Varma views the Cognilytics acquisition as a first step in CenturyLink’s IT services expansion: “As you know when you are trying to grow an IT services business, to be successful, it’s not going to be all organic. It’s going to be strategy around a string of purchases, and this is our first one.” At the same time, he pointed to the sizable IT services resources that CenturyLink has developed on its own: “we are growing organically and through acquisition,” he concluded. Now part of the company’s IT services group and organizationally integrated at a sales level, Cognilytics will continue to operate independently, bringing its unique capabilities to market in standalone engagements or in support of other CenturyLink solution sales – a partnership of sorts that reflects confidence in the shared entrepreneurial approaches of both parent and acquired company.
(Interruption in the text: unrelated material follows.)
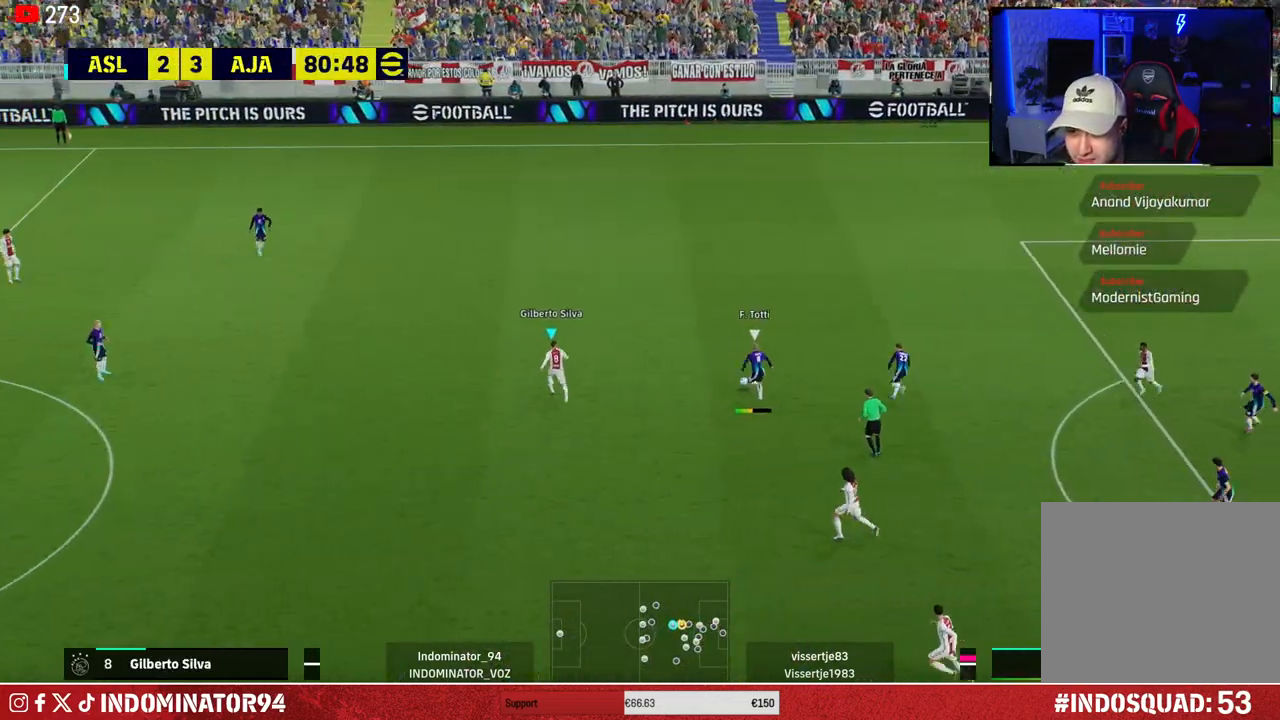
{"buttons": ["R1"], "left_stick": "up-right", "right_stick": "center", "events": [[367, "right_stick", "up-left"], [467, "left_stick", "up-right"], [500, "right_stick", "center"]]}
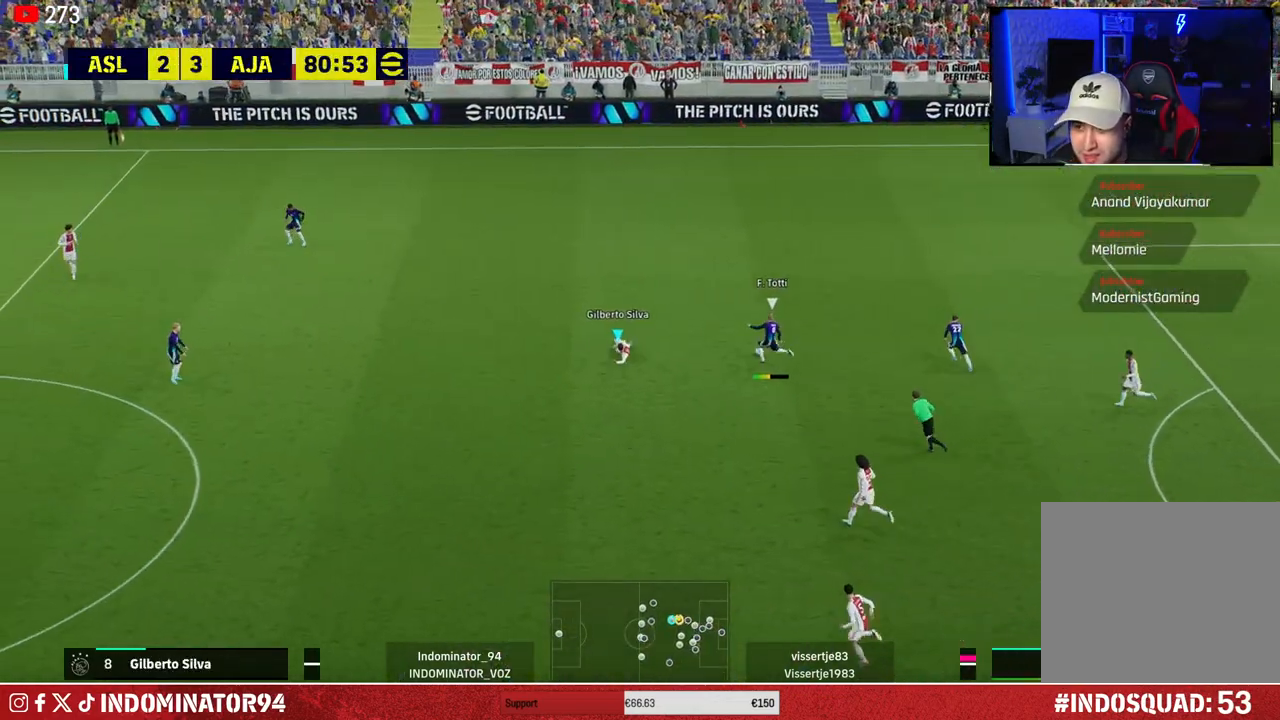
{"buttons": ["R1"], "left_stick": "up-right", "right_stick": "center", "events": []}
At the same time, Cognilytics was attractive to CenturyLink for its potential to pull through significant recurring revenue for the company’s conventional business – IT hosting for example – as Varma’s goal is to “move the needle” on the large telco’s business, a goal he believes would not be achieved by buying a SaaS based, Salesforce.com-type of company.” Going forward, the partners expect that Cognilytics’ profile in the market for advanced predictive analytics tools, combined with its expertise in finance, retail, health care and heavy asset industries and CenturyLink analytics experience in the telco sector will offer entre to new opportunity – and a proving ground for a united buy/build/ally strategy.